外では穏やかなインテリ紳士で、学生達の面倒見の良い、生真面目な研究者ですが、私生活の彼は、とにかく高潔で 頑固で、我儘ワガママ。誰の意見も聞かない、扱いづらいったらない。家族が他人の前で彼の「酒の呑み過ぎ」を指摘するのは とにかく御法度ごはっと(そもそも呑み過ぎなんです)。

そんな彼、A男が(好きなだけ飲酒生活の)単身赴任先で倒れた。脳出血で手術、命は取り留めたが左半身に麻痺が残り、大学を辞め 治療と 断酒、リハビリのため帰京。店舗の上の商品在庫が積み上がった 狭い自宅スペースに急遽 家族が同居することに。それぞれにストレスを抱えながら過ごす。徒歩圏内に夫と幼い娘とで住む1人娘のB子(几帳面)が、皆がさじを投げる父の世話をしていた。

A男「私は、何にも出来ない」
日本の韓国コミュニティとも交流せず、パソコンやネット 電気製品 新しい物は一切覚えようとせず、あれこれ会合の誘いも断り、病院さえ嫌がる。
A男「体が自由にならなくて、私はどこにも行きたくない。誰にも会いたくないんだ」

通りの向こうに酒屋

父 A男「私は、一歩も歩けない。何にも出来ない(全部やってくれ)」
口癖の父を、ある日 道端で少し待たせ、B子は忘れ物を取って来ると
「?」
一歩も歩けないはずの、父のコートの両ポケットが妙に膨らんでいる。本人はすまし顔で 帰りを急かす。
「えっ…ま・さ・か?」
道の反対側には 酒の自販機がある。急いで上がってった2階の台所から(使えないはずの)電子レンジのチン!と言う音が。折角なら、熱燗あつかんか。

孫(5歳)「おじいちゃん、ウソはついたらダメなんだよね」
A男「そうだよ。ウソはダメだぞ」
ひどい 教育者。

私はその話に、大ウケしていたが
B子「もう私(怒)許せない…」

チン!

そんな折、働き者の母が発見の遅れた大腸癌で逝去。自宅で母が辛い闘病中に(半身麻痺で)頼みぐせのある父が、悪気なく隣で
父「ね、リモコン取って」
母「はぁはぁ…もう…お父さん、お父さんは やだ」
全員からの大叱責。ま、やむなし。

息子達は、たまに会っても手に負えないので「父?絶対ムリ」
1人遺された父は、娘のB子家族と猫のミイと、マンションで同居するようになった。

くるんくるん
くるりん

毎週火曜日の午後2時に、区のスタッフが説明とリハビリに来るのだが、リハビリ嫌いでワガママな父
「調子が悪いから、断ってくれ」
「なんで?そんな勝手なことばっかり。皆にだって 予定があるのよ」
父娘で毎週 声高にモメまくる。

そんなスッタモンダ大騒ぎ中、猫のミイだけが、玄関でスタッフを静かに座って迎える準備。説明する動線の順番も熟知?玄関から寝室、次の浴室へも「ささ、こちらです。皆さん」仕事が出来る案内係みたいに 先回りして座って待っている。

+ + + + +

課題:
#1 本文によると、区のスタッフが説明とリハビリに来るのはいつですか。
#2 本文から、「毎週火曜日の午後2時に、区の」を含む語句で始まり「先回りして座って待っている。」で終わる部分を書き写しなさい。
#3 A男とその家族の暮らしを描いた本文について、最後の文に続く部分を書きなさい。

+ + + + +

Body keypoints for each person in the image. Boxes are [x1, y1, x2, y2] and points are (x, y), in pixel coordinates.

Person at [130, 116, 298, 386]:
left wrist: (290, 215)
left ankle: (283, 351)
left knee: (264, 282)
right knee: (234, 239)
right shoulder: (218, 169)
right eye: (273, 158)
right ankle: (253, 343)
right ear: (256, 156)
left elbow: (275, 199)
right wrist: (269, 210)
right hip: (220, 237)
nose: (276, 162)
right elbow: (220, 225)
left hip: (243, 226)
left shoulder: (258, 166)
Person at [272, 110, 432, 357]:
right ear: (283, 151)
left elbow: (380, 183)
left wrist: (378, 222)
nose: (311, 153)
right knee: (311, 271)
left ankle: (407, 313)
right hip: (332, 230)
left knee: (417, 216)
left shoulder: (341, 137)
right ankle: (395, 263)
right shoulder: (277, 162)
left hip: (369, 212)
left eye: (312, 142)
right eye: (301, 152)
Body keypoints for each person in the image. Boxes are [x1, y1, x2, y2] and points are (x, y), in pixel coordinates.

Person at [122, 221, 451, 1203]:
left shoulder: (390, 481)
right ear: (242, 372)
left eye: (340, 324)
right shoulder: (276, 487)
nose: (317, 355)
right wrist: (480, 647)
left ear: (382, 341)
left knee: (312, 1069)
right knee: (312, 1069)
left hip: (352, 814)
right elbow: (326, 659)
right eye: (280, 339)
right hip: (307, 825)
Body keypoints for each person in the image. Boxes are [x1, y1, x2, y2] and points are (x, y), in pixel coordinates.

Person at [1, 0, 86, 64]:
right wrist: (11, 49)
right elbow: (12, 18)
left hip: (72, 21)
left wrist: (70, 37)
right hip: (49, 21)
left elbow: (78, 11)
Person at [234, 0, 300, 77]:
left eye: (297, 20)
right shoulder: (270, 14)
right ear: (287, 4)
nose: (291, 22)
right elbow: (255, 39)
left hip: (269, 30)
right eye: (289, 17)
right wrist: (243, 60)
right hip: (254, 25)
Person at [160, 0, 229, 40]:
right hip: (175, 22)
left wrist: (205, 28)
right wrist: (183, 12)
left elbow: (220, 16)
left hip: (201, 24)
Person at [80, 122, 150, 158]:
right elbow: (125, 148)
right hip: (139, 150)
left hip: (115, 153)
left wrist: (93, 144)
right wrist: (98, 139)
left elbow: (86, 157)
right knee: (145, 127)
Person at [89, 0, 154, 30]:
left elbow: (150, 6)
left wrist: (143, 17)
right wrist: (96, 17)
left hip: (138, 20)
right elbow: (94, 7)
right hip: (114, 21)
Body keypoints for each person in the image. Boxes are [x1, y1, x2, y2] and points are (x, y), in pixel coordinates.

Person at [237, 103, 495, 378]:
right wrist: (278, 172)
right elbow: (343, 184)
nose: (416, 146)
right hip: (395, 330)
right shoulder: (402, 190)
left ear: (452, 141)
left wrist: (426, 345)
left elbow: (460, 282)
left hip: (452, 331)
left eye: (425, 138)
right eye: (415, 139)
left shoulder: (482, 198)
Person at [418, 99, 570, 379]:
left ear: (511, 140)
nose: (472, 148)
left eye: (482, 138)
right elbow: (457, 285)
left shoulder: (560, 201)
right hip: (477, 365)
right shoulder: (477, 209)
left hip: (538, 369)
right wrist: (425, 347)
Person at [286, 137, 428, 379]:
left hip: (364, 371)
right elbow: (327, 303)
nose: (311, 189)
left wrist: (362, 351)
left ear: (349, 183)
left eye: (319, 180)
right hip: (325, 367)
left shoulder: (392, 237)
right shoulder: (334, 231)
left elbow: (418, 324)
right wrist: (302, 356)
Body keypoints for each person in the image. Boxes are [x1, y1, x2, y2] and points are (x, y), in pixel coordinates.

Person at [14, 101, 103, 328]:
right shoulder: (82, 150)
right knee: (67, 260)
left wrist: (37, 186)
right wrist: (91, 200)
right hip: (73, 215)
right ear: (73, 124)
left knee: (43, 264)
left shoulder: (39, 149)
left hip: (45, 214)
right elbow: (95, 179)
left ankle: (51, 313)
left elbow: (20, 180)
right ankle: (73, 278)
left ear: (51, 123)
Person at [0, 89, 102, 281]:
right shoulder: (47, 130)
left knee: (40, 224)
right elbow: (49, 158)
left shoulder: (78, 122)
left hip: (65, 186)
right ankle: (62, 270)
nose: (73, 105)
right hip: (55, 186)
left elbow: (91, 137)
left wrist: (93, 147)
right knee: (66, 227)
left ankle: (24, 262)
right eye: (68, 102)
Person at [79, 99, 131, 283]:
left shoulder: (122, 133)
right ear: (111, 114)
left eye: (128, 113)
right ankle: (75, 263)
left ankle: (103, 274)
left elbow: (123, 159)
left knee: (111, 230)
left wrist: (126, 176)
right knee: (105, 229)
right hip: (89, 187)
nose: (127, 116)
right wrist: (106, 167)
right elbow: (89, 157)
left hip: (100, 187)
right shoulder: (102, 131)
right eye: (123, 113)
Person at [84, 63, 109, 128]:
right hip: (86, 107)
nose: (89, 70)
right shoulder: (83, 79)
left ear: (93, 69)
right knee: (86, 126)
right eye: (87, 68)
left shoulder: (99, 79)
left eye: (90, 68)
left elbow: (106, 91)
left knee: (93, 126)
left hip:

+ + + + +

解答例:
#1 毎週火曜日の午後2時です。

#2
毎週火曜日の午後2時に、区のスタッフが説明とリハビリに来るのだが、リハビリ嫌いでワガママな父
「調子が悪いから、断ってくれ」
「なんで?そんな勝手なことばっかり。皆にだって 予定があるのよ」
父娘で毎週 声高にモメまくる。

そんなスッタモンダ大騒ぎ中、猫のミイだけが、玄関でスタッフを静かに座って迎える準備。説明する動線の順番も熟知?玄関から寝室、次の浴室へも「ささ、こちらです。皆さん」仕事が出来る案内係みたいに 先回りして座って待っている。

#3
バタバタした空気も 一連の流れも、人間の機微も読める猫?
「なんて賢い猫なんだ!」
「えっ、ミイちゃんたら、火曜の2時がわかるの?」
「ルーティンまでわかる?うわぁ、人間より頭良かったりして」

静かに座って お迎え
人間が愚かで、つい
しっかりしちゃう?

絶賛されても クールな猫のミイ。
スタッフが帰った後、
A男「ふん、ミイのやつ」
腹いせにミイの行く手の扉を 揶揄からかって閉めたりして、慌てるミイの「フンギャー!」にニヤリ。まぁ大人気おとなげない困ったじい A男。

今日のおやつは、こちらです

とにかくリハビリ大嫌いの父に、毎回困ってた時、リハビリチームに新人の女の子が入ったと説明される。
「でね、この子が(A男さんが)初恋の人に似てるって言うんですよ」
なんて紹介されたら、久しぶりに使わなかったカッコつけモードにスイッチが入った。新しいTシャツに自ら着替えて、全然リハビリを嫌がらなくなって、まぁ助かる。で、部屋の後ろで見守っている娘までを追いやる。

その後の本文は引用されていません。